• **Records for this exercise**

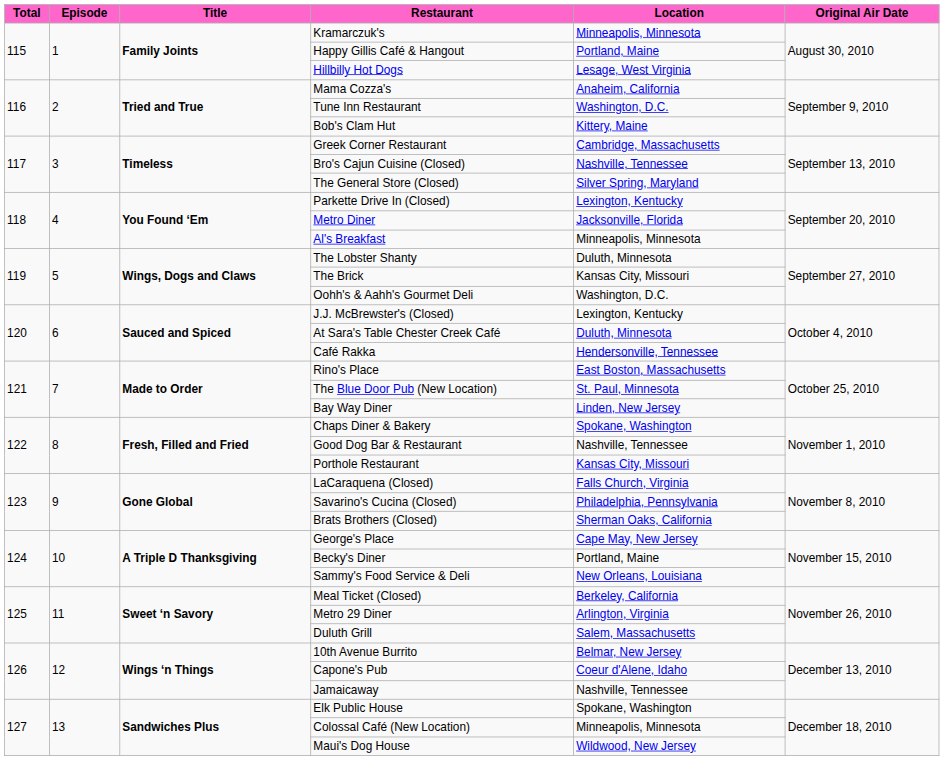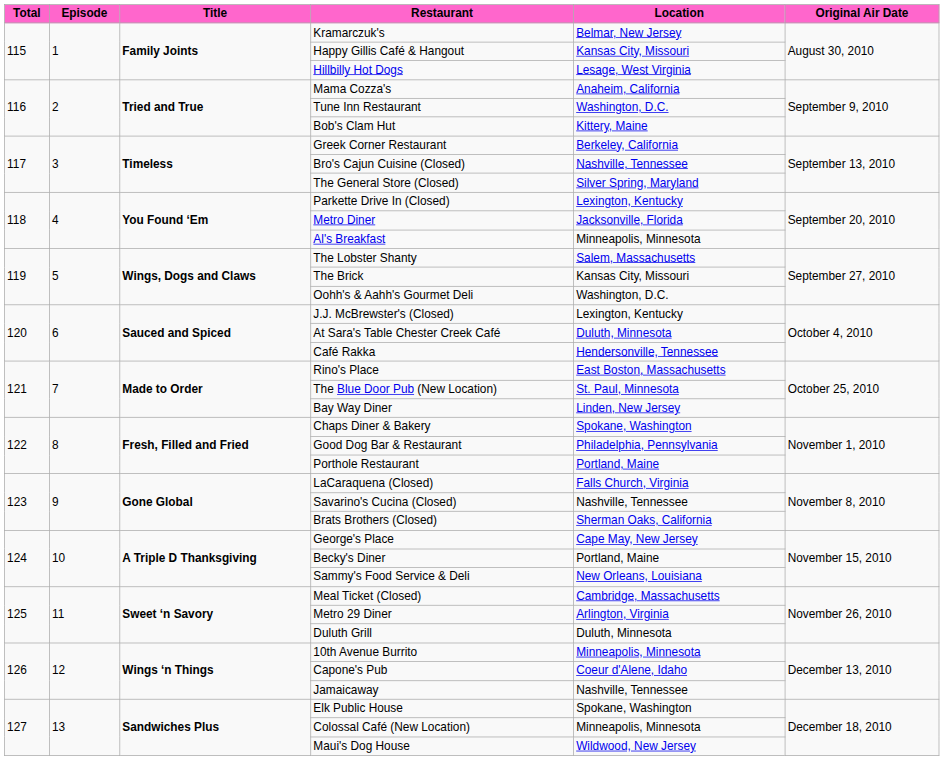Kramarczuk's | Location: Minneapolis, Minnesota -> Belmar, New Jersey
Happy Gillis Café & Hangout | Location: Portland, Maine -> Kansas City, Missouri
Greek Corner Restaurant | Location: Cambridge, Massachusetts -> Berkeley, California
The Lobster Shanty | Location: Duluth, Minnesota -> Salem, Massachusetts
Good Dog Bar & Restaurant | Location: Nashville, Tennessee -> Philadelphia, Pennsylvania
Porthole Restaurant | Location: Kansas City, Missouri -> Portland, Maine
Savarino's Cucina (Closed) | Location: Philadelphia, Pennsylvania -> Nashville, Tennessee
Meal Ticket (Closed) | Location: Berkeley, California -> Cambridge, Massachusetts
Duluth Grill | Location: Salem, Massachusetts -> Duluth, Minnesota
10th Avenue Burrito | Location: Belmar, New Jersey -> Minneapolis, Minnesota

* * *

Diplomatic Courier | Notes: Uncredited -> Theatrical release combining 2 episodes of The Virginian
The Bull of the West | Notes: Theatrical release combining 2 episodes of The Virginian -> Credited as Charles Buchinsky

==

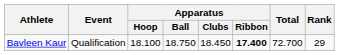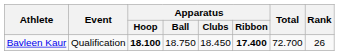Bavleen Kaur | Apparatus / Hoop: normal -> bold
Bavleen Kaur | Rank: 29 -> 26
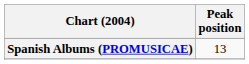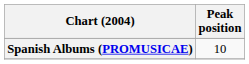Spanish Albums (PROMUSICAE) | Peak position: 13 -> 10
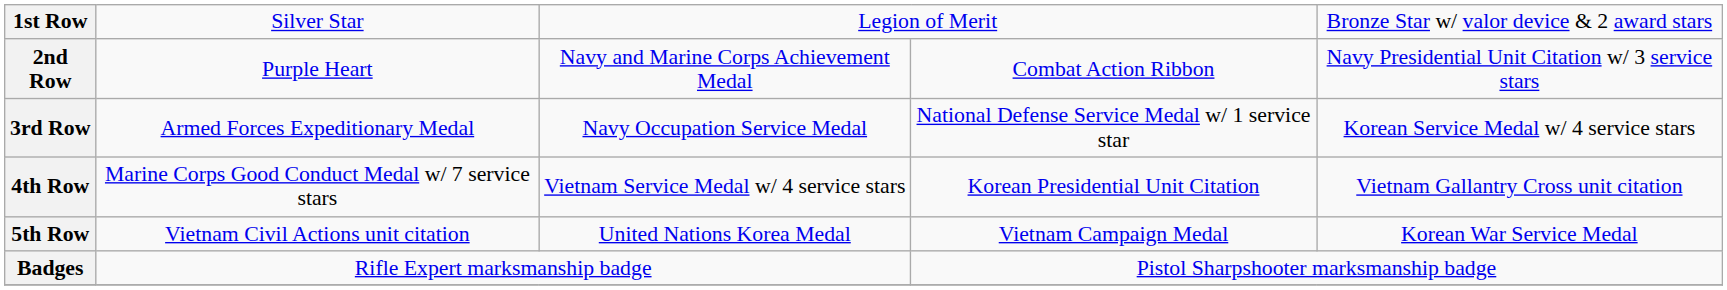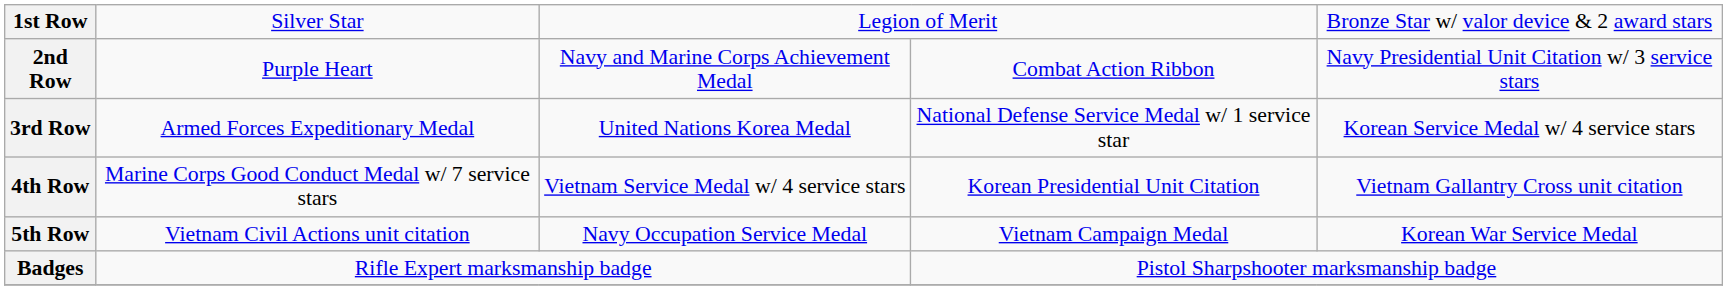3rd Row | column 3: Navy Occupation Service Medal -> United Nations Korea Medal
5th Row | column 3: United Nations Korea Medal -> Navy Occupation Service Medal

• **What this task involves**
Please repeat the material word for word, from the line containing "Diplomatic Courier |" up to and including the line containing "The Bull of".

• **Output of the task**
Diplomatic Courier | Notes: Uncredited -> Theatrical release combining 2 episodes of The Virginian
The Bull of the West | Notes: Theatrical release combining 2 episodes of The Virginian -> Credited as Charles Buchinsky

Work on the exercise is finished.